Тем временем Решма, привязав узду коня к замшелой коряге, положил на глинистую, обделённую травой кочку продолговатый предмет, размером с серебряный кун, но чёрного цвета, и склонился над ним.

Он словно поглаживал чёрный брусок длинными когтистыми пальцами, то и дело вглядываясь во второй брусок из белой ткани, вернее, не ткани, а как бы из множества небольших кусков тонкой белой ткани, правильной формы, уложенных один на другой, между тонкими деревянными или кожаными пластинами.

Стребляне, занывшими от напряжения глазами, различили на белом чёрные крапинки символов.

– Письмена, – сказал Резеня с некоторым почтением. – Черно книжник. Надо с ним поосторожнее, клянусь детёнышами Лесного Хозяина и благостью Водяного Деда.

– Змей Валдута испортил девку Ляду, и пошли по белу свету детёныши-змеинцы… – начал было нудеть Лочко, но задохнулся, когда ладонь Резени сомкнулась на его кадыкастом горле.

– Брось его, смотри-ка! – озадаченно промямлил Ветлужа.

Из-под пальцев Решмы коротко полыхали маленькие разноцветные огоньки, словно бисеринки грибного дождя выпали из разных частей радуги и теперь отдавали свой цвет и впитанное солнце в серый болотный туман.

Блики отражались в глазах Решмы, бились, как неровный пульс на его висках.

Бликам вторил звук – тонкий, еле слышный, похожий то на свист суслика, то на стоны тростниковой дудки, то на лязг ударившей в камень стрелы.

После довольно долгого наигрыша, составившего странную мелодию, купец приложил чёрный брусок к уху и стал слушать. Он стоял неподвижно, сгорбившись, как молящий о пощаде, и с бледным лицом, обращенным в небеса, внимал чему-то.
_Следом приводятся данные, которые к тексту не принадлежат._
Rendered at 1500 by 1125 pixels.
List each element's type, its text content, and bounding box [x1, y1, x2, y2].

Вдруг вскочил, как ужаленный гадюкой:

– Да будьте вы прокляты! Легко оттуда говорить! – и прибавил ещё несколько коротких, звучных, непонятных слов, похожих на злобные ругательства.

– Гуси-Лебеди летели! – вдруг заорал Лочко и с неожиданной ловкостью полез из ямы в сторону Решмы.
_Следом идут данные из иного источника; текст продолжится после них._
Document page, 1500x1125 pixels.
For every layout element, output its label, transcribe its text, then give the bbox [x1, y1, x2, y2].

Вздрогнув, купец подхватил и бросил в торбу все свои загадочные предметы.

Он взлетел в седло, заёрзал, непростительно долго распутывая повод…

– Бей его стрелой, Ветлужа! – крикнул Резеня, выскакивая из укрытия и бросаясь наперерез уже двинувшемуся всаднику.

Звонко щелкнув тетивой, второй стреблянин послал стрелу, которая, коротко прошипев в воздухе, вонзилась коню в шею.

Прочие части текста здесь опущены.